We have copies of the book at the checkout desk, and if you register for one of the discussions, we'll be happy to hold a copy for you. We'll view the movie (rated "Two Thumbs Up" by Siskel and Ebert and "Comedy of the Year" by US Weekly and starring Hugh Grant, Rachel Weisz and Toni Collette) down in the library community room. Come to one or, even better, come to both!

"Hornby's protaganist is Will Lightman, a perennial guest at life's eternal cocktail party. Due to a happy accident of birth, Will has never had to work; but, as his friends have drifted away into meaningful marriages and careers, he finds himself, at 36, mostly alone, desperately hip, and leading the quintessential unexamined life. Then, a chance affair opens his eyes to a unique opportunity for endless low-emotional-risk liaisons: lonely divorced mothers! Ever resourceful, Will passes himself off as a single father, signs up for the next meeting of Single Parents-Alone Together, then blithely sets out to hold auditions for his next conquest.
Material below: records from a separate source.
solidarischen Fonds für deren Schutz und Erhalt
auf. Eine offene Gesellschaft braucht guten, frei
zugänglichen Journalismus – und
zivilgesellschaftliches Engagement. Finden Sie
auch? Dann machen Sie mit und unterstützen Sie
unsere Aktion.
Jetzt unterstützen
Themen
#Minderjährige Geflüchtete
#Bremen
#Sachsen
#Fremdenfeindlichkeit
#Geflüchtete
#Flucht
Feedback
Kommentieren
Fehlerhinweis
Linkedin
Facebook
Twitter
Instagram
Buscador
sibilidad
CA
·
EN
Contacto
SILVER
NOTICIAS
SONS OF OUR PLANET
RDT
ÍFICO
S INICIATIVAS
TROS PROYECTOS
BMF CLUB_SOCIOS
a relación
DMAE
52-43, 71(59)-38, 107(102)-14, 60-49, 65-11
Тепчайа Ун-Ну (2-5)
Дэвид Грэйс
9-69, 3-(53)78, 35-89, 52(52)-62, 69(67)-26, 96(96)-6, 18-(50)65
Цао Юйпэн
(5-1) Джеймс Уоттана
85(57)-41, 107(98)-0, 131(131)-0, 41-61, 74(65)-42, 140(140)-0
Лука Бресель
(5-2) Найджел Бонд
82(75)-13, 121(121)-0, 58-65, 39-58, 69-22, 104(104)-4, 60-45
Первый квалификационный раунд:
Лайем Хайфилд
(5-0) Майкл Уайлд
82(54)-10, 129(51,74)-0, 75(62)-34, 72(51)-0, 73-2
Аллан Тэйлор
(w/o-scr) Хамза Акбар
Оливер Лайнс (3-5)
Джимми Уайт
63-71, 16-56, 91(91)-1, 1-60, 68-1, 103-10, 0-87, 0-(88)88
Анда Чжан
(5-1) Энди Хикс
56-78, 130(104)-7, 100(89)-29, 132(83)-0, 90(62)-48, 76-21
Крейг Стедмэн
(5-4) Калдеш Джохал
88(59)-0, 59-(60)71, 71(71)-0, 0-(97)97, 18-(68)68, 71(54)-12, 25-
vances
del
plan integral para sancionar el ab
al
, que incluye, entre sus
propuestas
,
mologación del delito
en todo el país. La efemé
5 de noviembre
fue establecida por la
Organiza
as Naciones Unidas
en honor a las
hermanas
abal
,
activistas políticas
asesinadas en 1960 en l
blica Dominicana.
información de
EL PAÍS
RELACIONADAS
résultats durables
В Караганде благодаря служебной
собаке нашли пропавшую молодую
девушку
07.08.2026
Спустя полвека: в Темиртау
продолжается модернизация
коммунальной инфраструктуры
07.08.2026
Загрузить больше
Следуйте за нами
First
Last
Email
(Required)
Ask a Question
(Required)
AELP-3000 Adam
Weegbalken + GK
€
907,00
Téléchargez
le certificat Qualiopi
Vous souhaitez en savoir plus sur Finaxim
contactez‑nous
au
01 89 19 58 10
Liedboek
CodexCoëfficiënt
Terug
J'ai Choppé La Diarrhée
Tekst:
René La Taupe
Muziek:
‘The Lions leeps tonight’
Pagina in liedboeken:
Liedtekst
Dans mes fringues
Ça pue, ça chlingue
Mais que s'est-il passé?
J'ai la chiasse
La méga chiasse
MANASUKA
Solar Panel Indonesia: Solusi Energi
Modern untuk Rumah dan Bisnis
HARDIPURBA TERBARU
But things don't turn out exactly as planned. Through a complicated chain of events, Will finds himself the de facto guardian of a peculiar 12-year-old trouble magnet named Marcus, who soon susses out the truth behind Will's rather dodgy secret but cultivates Will for reasons of his own.
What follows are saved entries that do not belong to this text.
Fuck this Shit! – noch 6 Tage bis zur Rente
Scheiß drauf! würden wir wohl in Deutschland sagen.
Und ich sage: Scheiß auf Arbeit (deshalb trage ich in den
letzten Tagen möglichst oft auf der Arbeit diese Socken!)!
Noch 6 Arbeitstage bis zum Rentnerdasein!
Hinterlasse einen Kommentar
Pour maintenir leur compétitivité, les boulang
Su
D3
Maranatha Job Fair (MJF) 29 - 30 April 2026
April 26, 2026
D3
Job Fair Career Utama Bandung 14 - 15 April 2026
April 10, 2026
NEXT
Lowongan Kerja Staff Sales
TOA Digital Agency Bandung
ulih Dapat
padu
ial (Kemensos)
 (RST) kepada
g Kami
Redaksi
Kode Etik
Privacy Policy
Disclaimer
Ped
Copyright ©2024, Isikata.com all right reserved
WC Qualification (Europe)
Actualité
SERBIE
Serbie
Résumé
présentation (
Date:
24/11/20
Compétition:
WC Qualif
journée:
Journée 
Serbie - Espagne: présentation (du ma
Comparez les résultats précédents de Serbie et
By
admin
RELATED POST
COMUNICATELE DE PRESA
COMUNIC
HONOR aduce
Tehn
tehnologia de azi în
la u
How these two emotionally stunted misfits learn to build a meaningful relationship makes for an intensely affecting and genuinely comic story. Like its predecessor, this irrepressible joy of a novel synthesizes dead-on cultural references and keen observation of the human condition. Nick Hornby's prose may have an English accent, but his theme is universal."
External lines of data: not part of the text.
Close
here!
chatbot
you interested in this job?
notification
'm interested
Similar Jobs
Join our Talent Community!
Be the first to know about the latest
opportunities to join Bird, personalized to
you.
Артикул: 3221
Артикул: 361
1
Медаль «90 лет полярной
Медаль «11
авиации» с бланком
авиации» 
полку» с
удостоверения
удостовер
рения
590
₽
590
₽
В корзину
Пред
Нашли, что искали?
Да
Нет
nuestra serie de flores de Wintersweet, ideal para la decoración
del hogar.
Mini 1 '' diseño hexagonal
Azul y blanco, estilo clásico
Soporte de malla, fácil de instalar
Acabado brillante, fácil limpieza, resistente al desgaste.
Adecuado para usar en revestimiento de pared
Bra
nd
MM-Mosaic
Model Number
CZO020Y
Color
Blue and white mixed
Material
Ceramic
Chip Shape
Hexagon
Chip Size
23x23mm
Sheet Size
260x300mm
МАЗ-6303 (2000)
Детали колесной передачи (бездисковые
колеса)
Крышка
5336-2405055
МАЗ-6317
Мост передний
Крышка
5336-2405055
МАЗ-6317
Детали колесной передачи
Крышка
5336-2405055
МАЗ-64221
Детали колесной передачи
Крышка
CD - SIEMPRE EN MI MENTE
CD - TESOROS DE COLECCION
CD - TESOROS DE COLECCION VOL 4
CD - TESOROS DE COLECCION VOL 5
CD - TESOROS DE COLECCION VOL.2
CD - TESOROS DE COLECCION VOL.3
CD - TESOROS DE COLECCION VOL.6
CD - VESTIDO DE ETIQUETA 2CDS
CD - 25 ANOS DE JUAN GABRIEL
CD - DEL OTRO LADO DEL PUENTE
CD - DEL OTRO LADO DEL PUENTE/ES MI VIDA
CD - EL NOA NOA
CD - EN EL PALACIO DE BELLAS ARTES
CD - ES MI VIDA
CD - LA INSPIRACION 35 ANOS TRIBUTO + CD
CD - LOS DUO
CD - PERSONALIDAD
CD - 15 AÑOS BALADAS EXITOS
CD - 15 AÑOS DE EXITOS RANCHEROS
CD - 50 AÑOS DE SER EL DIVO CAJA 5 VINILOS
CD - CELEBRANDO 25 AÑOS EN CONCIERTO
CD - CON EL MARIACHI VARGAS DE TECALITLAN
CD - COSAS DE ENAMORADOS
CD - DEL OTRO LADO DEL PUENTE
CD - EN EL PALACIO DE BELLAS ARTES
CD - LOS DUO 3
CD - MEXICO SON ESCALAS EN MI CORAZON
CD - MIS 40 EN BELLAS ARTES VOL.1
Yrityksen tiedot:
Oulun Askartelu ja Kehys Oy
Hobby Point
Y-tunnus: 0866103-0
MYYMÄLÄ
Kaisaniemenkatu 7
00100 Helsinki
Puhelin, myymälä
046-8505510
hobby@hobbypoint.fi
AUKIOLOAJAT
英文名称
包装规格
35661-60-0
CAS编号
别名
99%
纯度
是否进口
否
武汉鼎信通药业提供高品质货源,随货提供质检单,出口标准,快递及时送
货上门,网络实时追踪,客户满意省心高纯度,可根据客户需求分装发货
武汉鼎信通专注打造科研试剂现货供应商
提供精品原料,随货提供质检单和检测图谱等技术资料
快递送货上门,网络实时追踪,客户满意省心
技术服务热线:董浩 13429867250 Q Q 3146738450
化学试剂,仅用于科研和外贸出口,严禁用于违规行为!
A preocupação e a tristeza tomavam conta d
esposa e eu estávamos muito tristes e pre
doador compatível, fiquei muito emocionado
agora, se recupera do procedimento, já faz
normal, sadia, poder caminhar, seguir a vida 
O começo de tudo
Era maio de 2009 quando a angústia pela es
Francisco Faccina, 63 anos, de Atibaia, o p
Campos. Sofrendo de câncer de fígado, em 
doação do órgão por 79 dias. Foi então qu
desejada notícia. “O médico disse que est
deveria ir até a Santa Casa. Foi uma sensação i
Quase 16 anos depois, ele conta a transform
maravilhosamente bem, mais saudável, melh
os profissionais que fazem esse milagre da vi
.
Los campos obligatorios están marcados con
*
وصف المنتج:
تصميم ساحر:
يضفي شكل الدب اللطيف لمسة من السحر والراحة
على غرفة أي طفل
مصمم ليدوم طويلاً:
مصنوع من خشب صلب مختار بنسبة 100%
~ Greg Marrs, Barnes and Noble review


The Misremembered Man by Christina McKenna

"Memoirist McKenna's debut novel—a pastoral, feel-good yarn set in 1974 County Derry—concerns two Irish 40-somethings who meet through a newspaper Lonely Hearts column. Both farmer Jamie McCloone and schoolteacher Lydia Devine have suffered the recent death of a loved one. Jamie's traumatic childhood at a sweatshop run by the nuns from hell precipitates his dependence on Valium and whiskey. Lydia, meanwhile, grew up under the oppressive thumb of her now-dead rector father and—at age 40, still a virgin who has never tasted alcohol—decides it's time to live a little. The pair, of course, are grossly mismatched—she prim and buttoned-down, he a rough-edged rustic—which is underscored repeatedly during their lengthy postal courtship. Comic relief comes from Jamie's neighbors, the McFaddens, who do their best to aid Jamie and lift him from his saturnine moods. McKenna—who's written a memoir, My Mother Wore a Yellow Dress—places a few twists in the narrative, saving the most startling until the close."